Member of the Minnesota House of Representatives from the 50B district 40B (1999–2013)
- In office January 5, 1999 – December 15, 2015
- Preceded by: Kevin Knight (40B), Kate Knuth (50B)
- Succeeded by: Chad Anderson

Personal details
- Born: May 9, 1960 (age 66) Bloomington, Minnesota
- Party: Minnesota Democratic–Farmer–Labor Party
- Spouse: Nels Erickson
- Children: 4
- Alma mater: College of Saint Benedict Humphrey Institute of Public Affairs
- Occupation: lobbyist

= Ann Lenczewski =

American politician

Ann T. Lenczewski (born May 9, 1960) is a Minnesota politician and former member of the Minnesota House of Representatives. A member of the Minnesota Democratic–Farmer–Labor Party (DFL), she represented District 50B, which included portions of the city of Bloomington in Hennepin County in the Twin Cities metropolitan area.

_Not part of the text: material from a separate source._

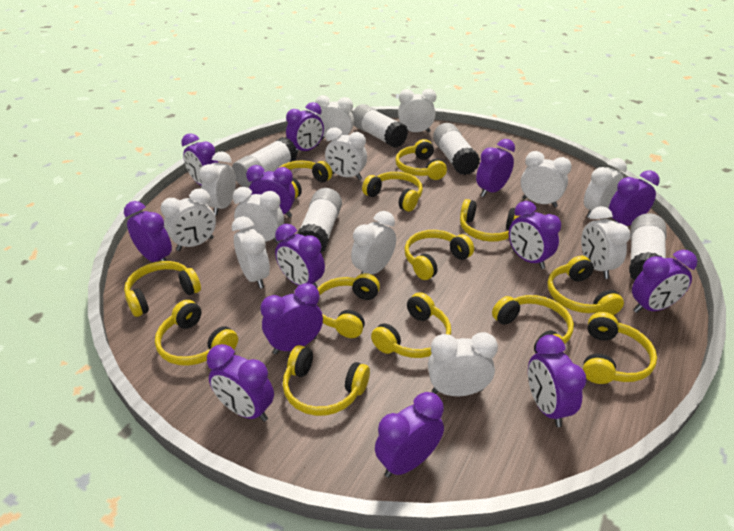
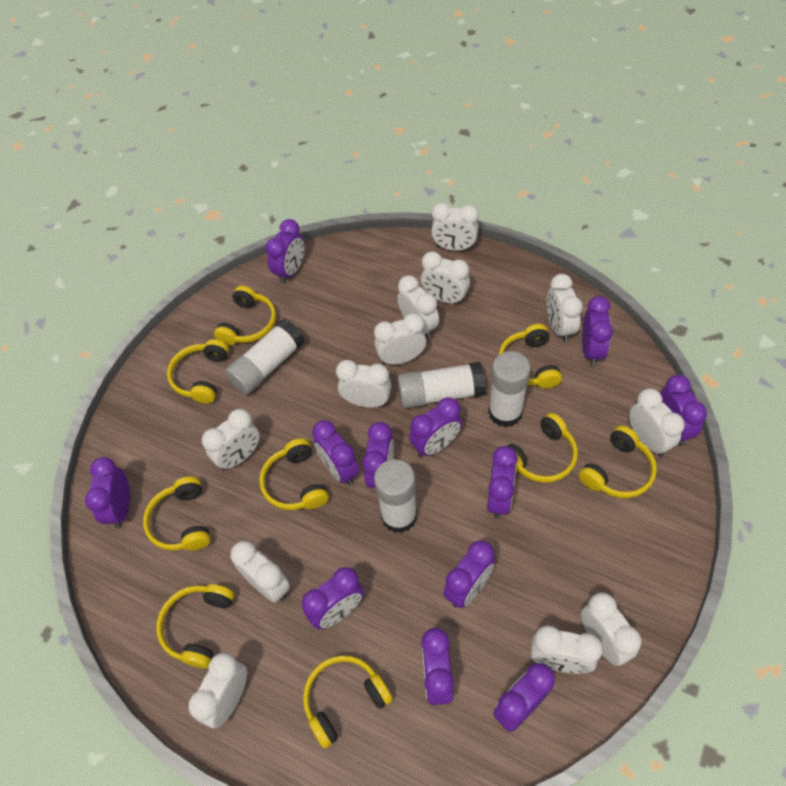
purple clock: [124,201,172,262] [181,133,218,185] [207,344,274,422] [246,165,295,218] [260,283,323,355] [275,224,325,288] [286,102,324,153] [375,392,444,478] [476,139,515,197] [509,201,561,269] [528,335,587,427] [609,170,660,226] [632,250,697,313] = 13 -> [85,457,130,528] [265,219,305,283] [302,567,364,629] [312,420,359,485] [363,422,394,488] [409,397,462,457] [421,628,454,705] [443,540,495,608] [487,446,518,519] [493,663,555,732] [582,296,613,366] [659,375,707,446] = 12
white glue stick: [232,137,297,187] [297,188,342,253] [352,104,408,148] [433,123,480,175] [629,213,666,281] = 5 -> [225,319,305,395] [374,459,417,533] [397,362,486,408] [488,351,531,427] = 4
yellow headphones: [124,261,201,317] [155,300,238,366] [278,161,332,199] [283,345,370,416] [317,273,380,338] [362,172,423,212] [371,292,451,358] [395,139,447,180] [404,230,474,280] [460,199,519,242] [492,295,574,353] [547,256,624,315] [583,312,657,384] = 13 -> [143,476,211,551] [157,584,234,669] [167,339,229,404] [214,286,276,345] [259,438,329,510] [303,655,393,748] [499,324,562,389] [507,413,578,483] [579,425,657,498] = 9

==Early life, education, and career==
Lenczewski graduated from Bloomington Jefferson High School in Bloomington, then went on to the College of Saint Benedict in St. Joseph, graduating with a B.A. in Psychology. She later attended graduate school at the Humphrey Institute of Public Affairs at the University of Minnesota. She served on the Bloomington Planning and Parks Commission, and was elected to the Bloomington City Council in 1993, serving from 1994 to 1998.

==Minnesota House of Representatives==
Lenczewski was first elected in 1998 and was re-elected every two years since then. She resigned effective December 15, 2015 to join Lockridge Grindal Nauen P.L.L.P.

==Personal life==
Lenczewski is married to Nels Erickson. They have four children and reside in Bloomington, Minnesota.